130 F. 486 | U.S. Circuit Court for the District of Southern New York | 1904
It is now well settled that the sufficiency of the indictment is to be determined by the court in which it was found, and is not matter of inquiry in removal proceedings. Greene v. Henkel, 183 U. S. 249, 22 Sup. Ct. 218, 46 L. Ed. 177; Beavers v. Henkel, 24 Sup. Ct. 605, 48 L. Ed. -. This indictment avers that defendant was engaged in fraudulent operations under the land laws; that, under orders of the Secretary of the Interior, an investigation of his alleged frauds was begun; that the investigators were to report to the secretary for the exclusive consideration and use of the proper officers of the department; that one Harlan was an officer of the department to whom such report would come; and that, on a day named, defendant gave a specified sum of money to Harlan, with intent to induce him to reveal to defendant, when the same should come to his hands, the contents of the said report. The principal criticisms of the indictment are that it does not sufficiently aver that the report was one to be kept secret and confidential, nor that it was Harlan’s “lawful” duty not to reveal its contents to the individual whose malpractices it described, and that, since the report was not in existence when the officer was bribed, the offense charged could not be 'committed, because the contingency specified (the making of the report) might never happen. These objections, however, are to be determined, as above suggested, in the court which found the indictment. On any ordinary and natural construction of its language, it sets forth an offense under section 5451, Rev. St. [U. S. Comp. St. 1901, p. 3680],
It has been held in Beavers v. Henkel, 24 Sup. Ct. 605, 48 L. Ed. -, that, in proceedings to remove, the indictment itself is prima facie evidence of the commission of the offense charged. In this proceeding no evidence was introduced by defendant controverting any of the averments of the indictment. The government, however, called several witnesses, and undertook to prove the offense independently of the indictment. Defendant insists that their testimony falls short of establishing the necessary facts. It is unnecessary to go into any analysis of this proof. Even if it failed in some particulars, that circumstance does not impair the credit of the indictment. Non constat but what there was other and more persuasive evidence before the grand jury.
It is further contended that as to some of the counts the evidence shows that the offense was committed in California, where the letter inclosing the bribe was mailed, not in Washington, D. C., where it was received. It is unnecessary to discuss this question here, since
Finally it is contended that under section Í014, Rev. St. [U. S. Comp. St. 1901, p. 716], there can be no removal to the District of Columbia. That section reads as follows:
“Sec. 1014 For any crime or offense against the United States the offender may * * * by any commissioner of a circuit court to take bail * * * be arrested and imprisoned or bailed, as the case may be, for trial before such court of the United States as by law has cognizance of the offense * * * and where any offender or witness is committed in any district other than that where the offense is to be tried, it shall be the duty of the Judge of the district where such offender or witness is imprisoned, seasonably to issue, and of the marshal to execute, a warrant for his removal to the district where the trial is to be had.”

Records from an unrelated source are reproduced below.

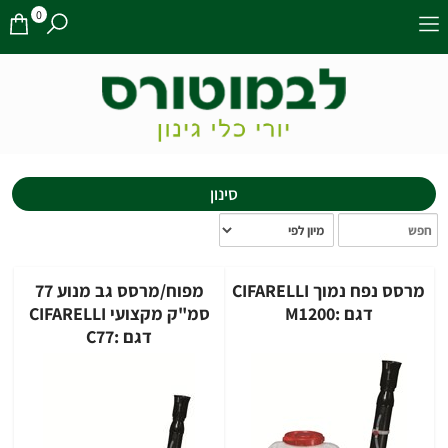
0
סינון
מרסס נפח נמוך CIFARELLI
מפוח/מרסס גב מנוע 77
דגם :M1200
סמ"ק מקצועי CIFARELLI
דגם :C77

This was originally (with a slight change, which is concededly of no importance) section 33 of the original judiciary act (Act Sept. 24, 1789, c. 20, 1 Stat. 91). At the time of its original enactment there was no District of Columbia, and the word “district,”' as used in the section, applied to the appropriate judicial district, viz., to one of the judicial districts into which by that act the United States was divided. Reliance is had upon the opinion of Judge Brown in Re Dana (D. C.) 68 Fed. 898. That case,'however, went.off on the proposition that “libel in the District of Columbia does not belong to the class of offenses contemplated or provided for by section 33 or by section 1014, [since] * * * there has never been any statute, either of the United States or of the state of Maryland, making libel a criminal offense.” The learned judge does discuss removals generally, but that part of the opinion is obiter. In the case at bar we have a crime or offense against the United States, and it is to be expected that, even if the language of the original section were not sufficient to include the District of Columbia, Congress has provided in some way against the extraordinary result of its legislation, whereby an individual who might commit murder upon the steps of the Capitol could live in undisturbed security, provided he succeeded in getting beyond the limits of the District of Columbia before he was arrested. The act of February 21,1871, c. 62 (16 Stat. 426), now section 93 of the Revised Statutes of the District of Columbia, has apparently provided for such a case as this. It reads:
“Sec. 93. The Constitution and all laws of the United States, which are not locally inapplicable, shall have the same .force and effect within the District of Columbia as elsewhere within the United States.”
This places the District of Columbia, so far as practicable, on an equality of privilege with the various states and judicial districts of the rest of the country. One of the privileges of a judicial district is to have persons who within its borders offend against the laws of the United States returned from any other district to itself for trial before the appropriate federal court sitting therein. That privilege is made practically available by section 1014, and by the act of 1871 the provisions of that section “have the same force and effect within the District of Columbia as elsewhere in the United States.”
The writ is dismissed, and defendant remanded to await the action of the District Judge.